§ RECORDS SUPPLIED:

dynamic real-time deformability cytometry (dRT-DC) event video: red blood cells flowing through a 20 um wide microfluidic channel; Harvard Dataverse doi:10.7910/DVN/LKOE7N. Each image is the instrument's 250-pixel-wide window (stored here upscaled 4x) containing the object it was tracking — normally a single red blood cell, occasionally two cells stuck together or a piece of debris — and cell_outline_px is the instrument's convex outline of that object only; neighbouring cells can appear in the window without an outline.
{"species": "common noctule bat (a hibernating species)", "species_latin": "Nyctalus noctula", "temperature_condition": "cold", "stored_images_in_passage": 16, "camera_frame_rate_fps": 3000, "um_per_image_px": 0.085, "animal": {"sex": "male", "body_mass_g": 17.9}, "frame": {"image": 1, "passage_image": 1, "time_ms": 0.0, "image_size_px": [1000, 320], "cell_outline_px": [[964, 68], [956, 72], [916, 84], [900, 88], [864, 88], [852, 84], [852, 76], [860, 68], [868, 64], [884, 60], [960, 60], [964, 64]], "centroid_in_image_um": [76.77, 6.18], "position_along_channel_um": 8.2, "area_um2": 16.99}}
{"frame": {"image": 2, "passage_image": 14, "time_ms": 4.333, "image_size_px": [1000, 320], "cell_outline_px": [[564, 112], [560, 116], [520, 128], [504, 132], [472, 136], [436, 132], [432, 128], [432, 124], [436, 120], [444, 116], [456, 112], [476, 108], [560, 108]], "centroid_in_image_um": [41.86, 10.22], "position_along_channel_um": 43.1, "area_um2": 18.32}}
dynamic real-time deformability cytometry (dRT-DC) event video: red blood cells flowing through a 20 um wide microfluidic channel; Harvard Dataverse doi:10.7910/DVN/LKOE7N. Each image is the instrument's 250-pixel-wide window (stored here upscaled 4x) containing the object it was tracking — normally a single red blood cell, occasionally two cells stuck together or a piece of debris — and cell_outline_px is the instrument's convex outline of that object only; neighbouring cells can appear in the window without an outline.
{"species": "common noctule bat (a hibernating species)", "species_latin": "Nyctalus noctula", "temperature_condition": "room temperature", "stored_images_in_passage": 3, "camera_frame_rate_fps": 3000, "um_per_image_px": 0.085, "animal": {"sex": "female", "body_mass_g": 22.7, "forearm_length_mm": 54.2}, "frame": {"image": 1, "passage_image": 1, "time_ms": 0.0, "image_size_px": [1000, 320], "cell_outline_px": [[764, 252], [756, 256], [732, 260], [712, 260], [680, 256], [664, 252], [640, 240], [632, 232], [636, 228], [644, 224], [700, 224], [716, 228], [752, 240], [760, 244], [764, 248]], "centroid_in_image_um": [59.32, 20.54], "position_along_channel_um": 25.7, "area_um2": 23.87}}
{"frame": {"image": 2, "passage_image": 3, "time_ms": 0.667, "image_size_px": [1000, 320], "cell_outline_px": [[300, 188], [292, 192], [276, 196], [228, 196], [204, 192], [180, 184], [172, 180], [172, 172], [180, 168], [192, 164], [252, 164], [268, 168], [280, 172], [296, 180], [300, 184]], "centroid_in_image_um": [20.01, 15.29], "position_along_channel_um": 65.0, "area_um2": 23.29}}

§ REQUEST:
Give the data again, exactly as it stands.

§ WORKED SOLUTION:
dynamic real-time deformability cytometry (dRT-DC) event video: red blood cells flowing through a 20 um wide microfluidic channel; Harvard Dataverse doi:10.7910/DVN/LKOE7N. Each image is the instrument's 250-pixel-wide window (stored here upscaled 4x) containing the object it was tracking — normally a single red blood cell, occasionally two cells stuck together or a piece of debris — and cell_outline_px is the instrument's convex outline of that object only; neighbouring cells can appear in the window without an outline.
{"species": "common noctule bat (a hibernating species)", "species_latin": "Nyctalus noctula", "temperature_condition": "cold", "stored_images_in_passage": 16, "camera_frame_rate_fps": 3000, "um_per_image_px": 0.085, "animal": {"sex": "male", "body_mass_g": 17.9}, "frame": {"image": 1, "passage_image": 1, "time_ms": 0.0, "image_size_px": [1000, 320], "cell_outline_px": [[964, 68], [956, 72], [916, 84], [900, 88], [864, 88], [852, 84], [852, 76], [860, 68], [868, 64], [884, 60], [960, 60], [964, 64]], "centroid_in_image_um": [76.77, 6.18], "position_along_channel_um": 8.2, "area_um2": 16.99}}
{"frame": {"image": 2, "passage_image": 14, "time_ms": 4.333, "image_size_px": [1000, 320], "cell_outline_px": [[564, 112], [560, 116], [520, 128], [504, 132], [472, 136], [436, 132], [432, 128], [432, 124], [436, 120], [444, 116], [456, 112], [476, 108], [560, 108]], "centroid_in_image_um": [41.86, 10.22], "position_along_channel_um": 43.1, "area_um2": 18.32}}
dynamic real-time deformability cytometry (dRT-DC) event video: red blood cells flowing through a 20 um wide microfluidic channel; Harvard Dataverse doi:10.7910/DVN/LKOE7N. Each image is the instrument's 250-pixel-wide window (stored here upscaled 4x) containing the object it was tracking — normally a single red blood cell, occasionally two cells stuck together or a piece of debris — and cell_outline_px is the instrument's convex outline of that object only; neighbouring cells can appear in the window without an outline.
{"species": "common noctule bat (a hibernating species)", "species_latin": "Nyctalus noctula", "temperature_condition": "room temperature", "stored_images_in_passage": 3, "camera_frame_rate_fps": 3000, "um_per_image_px": 0.085, "animal": {"sex": "female", "body_mass_g": 22.7, "forearm_length_mm": 54.2}, "frame": {"image": 1, "passage_image": 1, "time_ms": 0.0, "image_size_px": [1000, 320], "cell_outline_px": [[764, 252], [756, 256], [732, 260], [712, 260], [680, 256], [664, 252], [640, 240], [632, 232], [636, 228], [644, 224], [700, 224], [716, 228], [752, 240], [760, 244], [764, 248]], "centroid_in_image_um": [59.32, 20.54], "position_along_channel_um": 25.7, "area_um2": 23.87}}
{"frame": {"image": 2, "passage_image": 3, "time_ms": 0.667, "image_size_px": [1000, 320], "cell_outline_px": [[300, 188], [292, 192], [276, 196], [228, 196], [204, 192], [180, 184], [172, 180], [172, 172], [180, 168], [192, 164], [252, 164], [268, 168], [280, 172], [296, 180], [300, 184]], "centroid_in_image_um": [20.01, 15.29], "position_along_channel_um": 65.0, "area_um2": 23.29}}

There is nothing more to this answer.